テニスが忙しいことを理由に、生徒会長選には出馬しなかった。立候補すれば絶対に当選するのにもったいないと言われた。同じ理由で出馬しなかったクラスメイトの響也も、別の友人にまったく同じことを言われたらしい。もし二人とも会長選挙に出ていたらどっちが勝ったのかな、なんて他愛のないことを話しながら校則違反の買い食いをした。

「でもさあ、俺、結局ユウジから生徒会に勧誘されたんだよね。去年同じクラスで仲良かったんだよ」

「ユウジって新会長の?面識ないけど。私も、新副会長から勧誘されてる。エリって分かる?」

「そうそう。エリは去年同じクラスだったけど、華音は何つながり?」

「中学の生徒会で一緒だった。華音がいたら心強いからお願い~、とか言われたら断れないよね」

「マジで?華音って中学で生徒会入ってたんだ。知らなかった」

 私と響也は、だいぶ昔から面識がある。とはいえ同じテニススクールに通っていた友だちというだけで、出身中学自体は違うので案外お互いについて知らないことも多いのだと最近気づいた。

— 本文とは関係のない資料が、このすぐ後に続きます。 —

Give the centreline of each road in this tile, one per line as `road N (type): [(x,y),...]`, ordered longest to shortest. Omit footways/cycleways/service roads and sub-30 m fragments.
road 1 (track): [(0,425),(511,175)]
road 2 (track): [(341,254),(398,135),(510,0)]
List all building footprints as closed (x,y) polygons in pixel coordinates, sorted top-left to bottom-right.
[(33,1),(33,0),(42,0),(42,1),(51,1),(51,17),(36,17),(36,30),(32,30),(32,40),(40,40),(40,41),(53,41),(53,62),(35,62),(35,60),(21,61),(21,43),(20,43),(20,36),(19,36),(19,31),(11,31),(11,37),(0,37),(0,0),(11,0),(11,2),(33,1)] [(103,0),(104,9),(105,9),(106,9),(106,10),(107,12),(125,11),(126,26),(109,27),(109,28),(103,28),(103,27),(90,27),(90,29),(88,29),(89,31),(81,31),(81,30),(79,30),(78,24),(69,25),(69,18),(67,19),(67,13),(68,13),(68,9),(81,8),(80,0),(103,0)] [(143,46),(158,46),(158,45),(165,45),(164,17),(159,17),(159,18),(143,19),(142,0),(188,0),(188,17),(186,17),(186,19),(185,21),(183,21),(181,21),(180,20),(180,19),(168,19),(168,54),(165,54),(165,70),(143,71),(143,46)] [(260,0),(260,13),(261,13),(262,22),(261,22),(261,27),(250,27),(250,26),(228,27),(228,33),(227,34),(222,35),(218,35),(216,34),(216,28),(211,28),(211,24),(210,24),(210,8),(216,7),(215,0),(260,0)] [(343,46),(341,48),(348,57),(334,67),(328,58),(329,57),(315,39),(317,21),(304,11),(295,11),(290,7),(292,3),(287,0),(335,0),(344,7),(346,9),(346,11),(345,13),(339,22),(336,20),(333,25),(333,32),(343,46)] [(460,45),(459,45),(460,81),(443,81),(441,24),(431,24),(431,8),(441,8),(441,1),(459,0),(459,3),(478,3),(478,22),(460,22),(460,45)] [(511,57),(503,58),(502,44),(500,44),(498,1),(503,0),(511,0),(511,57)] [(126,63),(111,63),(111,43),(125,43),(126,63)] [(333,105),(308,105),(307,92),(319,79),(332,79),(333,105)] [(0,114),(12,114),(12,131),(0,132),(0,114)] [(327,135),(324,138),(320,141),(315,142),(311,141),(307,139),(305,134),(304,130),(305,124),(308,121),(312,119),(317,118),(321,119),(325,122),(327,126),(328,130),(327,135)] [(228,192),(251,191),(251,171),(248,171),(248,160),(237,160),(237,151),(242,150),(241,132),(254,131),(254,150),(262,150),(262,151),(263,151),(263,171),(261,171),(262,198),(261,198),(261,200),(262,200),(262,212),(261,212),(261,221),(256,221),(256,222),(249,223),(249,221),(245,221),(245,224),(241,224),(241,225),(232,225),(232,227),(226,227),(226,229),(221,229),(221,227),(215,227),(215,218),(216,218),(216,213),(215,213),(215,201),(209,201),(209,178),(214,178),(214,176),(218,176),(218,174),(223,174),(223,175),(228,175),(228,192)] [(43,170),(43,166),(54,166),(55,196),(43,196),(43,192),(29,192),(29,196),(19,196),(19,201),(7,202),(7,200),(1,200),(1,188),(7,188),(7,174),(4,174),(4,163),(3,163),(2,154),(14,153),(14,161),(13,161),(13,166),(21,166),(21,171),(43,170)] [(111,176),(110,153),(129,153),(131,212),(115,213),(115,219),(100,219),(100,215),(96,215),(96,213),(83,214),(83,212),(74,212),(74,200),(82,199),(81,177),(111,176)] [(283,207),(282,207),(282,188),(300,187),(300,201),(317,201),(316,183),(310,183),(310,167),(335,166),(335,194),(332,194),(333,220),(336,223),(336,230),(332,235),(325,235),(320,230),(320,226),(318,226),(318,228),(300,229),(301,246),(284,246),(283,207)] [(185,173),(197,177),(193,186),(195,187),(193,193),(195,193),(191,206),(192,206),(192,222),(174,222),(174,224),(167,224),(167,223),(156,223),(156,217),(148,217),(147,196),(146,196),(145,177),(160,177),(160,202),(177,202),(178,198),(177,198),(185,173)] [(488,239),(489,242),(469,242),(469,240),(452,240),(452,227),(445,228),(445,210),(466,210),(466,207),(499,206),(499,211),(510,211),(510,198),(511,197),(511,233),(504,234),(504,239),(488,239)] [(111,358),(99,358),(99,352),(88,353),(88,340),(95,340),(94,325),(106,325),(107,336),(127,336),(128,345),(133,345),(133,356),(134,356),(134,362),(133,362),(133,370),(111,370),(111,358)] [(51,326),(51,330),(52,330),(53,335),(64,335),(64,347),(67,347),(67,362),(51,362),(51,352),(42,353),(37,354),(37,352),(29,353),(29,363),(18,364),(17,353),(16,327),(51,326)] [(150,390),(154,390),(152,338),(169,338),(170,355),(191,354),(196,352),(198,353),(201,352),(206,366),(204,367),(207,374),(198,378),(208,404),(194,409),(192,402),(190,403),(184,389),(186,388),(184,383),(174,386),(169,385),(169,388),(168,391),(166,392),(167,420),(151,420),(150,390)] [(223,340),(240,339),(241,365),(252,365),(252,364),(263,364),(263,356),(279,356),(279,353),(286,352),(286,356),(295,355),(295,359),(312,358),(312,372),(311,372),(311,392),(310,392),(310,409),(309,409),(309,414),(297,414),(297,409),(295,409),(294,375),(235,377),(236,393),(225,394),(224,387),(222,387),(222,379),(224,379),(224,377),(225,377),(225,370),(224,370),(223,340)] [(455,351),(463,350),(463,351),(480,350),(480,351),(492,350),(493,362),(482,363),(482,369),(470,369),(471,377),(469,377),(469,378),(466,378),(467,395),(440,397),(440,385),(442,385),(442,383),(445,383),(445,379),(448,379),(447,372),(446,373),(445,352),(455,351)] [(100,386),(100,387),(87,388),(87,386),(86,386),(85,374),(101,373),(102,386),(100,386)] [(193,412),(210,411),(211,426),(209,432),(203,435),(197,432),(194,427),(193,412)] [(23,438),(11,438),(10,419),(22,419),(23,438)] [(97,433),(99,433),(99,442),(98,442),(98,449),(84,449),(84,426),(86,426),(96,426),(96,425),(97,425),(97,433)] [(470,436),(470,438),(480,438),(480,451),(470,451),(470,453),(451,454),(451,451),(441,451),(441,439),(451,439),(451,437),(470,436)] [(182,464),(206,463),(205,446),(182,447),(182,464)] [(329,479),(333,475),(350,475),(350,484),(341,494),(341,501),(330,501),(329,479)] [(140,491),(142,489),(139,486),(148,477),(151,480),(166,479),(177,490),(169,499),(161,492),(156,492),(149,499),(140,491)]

 同じ高校、同じ部活になって私たちはよく話すようになった。2年生になって同じクラスになってからは、誰がどこからどう見ても親友といって差し支えない。ザイアンス効果というものがある。別名を単純接触効果。長い時間を過ごす相手とは自然と親しくなる。

 地方の公立高校である我らが第一高校は、予算が少なく、設備が物足りない。私たちの学校にはテニスコートがないので、私と響也が所属するテニス部は近隣のテニスコートを借りて練習している。営業していない早朝の練習はないし、使用料金の跳ね上がる土日や夜間の練習はない。そして、予算の都合で練習日数も校庭で毎日汗水垂らしている野球部やサッカー部、体育館を半分に分けて毎日練習しているバレーボール部やバスケットボール部に比べると少ないのである。

 中学の時もそうだった。なので、中学から個人的にスクールに通っていた。響也もそうだった。テニスが楽しくて夢中になった私は、小学校の時に習っていたピアノをやめた。テニスをちゃんと習っているのは私たちの学年では響也と私の二人だけだ。必然的に響也が男子テニス部の、私が女子テニス部のキャプテンになった。

「会長と副会長以外はそんなに忙しくないみたいだし、私はやってもいいと思ってる」

「じゃあ、俺もOKしようかな」

「部活ではキャプテンやって、習い事やって、生徒会までやって・・・・・・ってなったら、私たち青春フルコースだね」

「分かる。高校生活、満喫してるよな。でも、思うんだけど青春って何なんだろうな」

「自分で言ってなんだけど、確かに。ニュアンスだけで使ってるね、青春って言葉」

 テニススクールにつくまでの間に、私たちは生徒会への入会を決めた。テニススクール、テニス部、クラス、そして生徒会と4つのコミュニティを響也とは共有することになる。一般に、複数のコミュニティを一人の人間と共有することはストレスを伴うものらしいけれど、響也となら息苦しさは感じない。響也もそう思ってくれているのなら嬉しいと思う。

 青春とは何かなんて分からない。高校生の私は、学校と習い事が以外の世界を知らない。難しいことなんてどうでもよくて、今が楽しければそれでいい。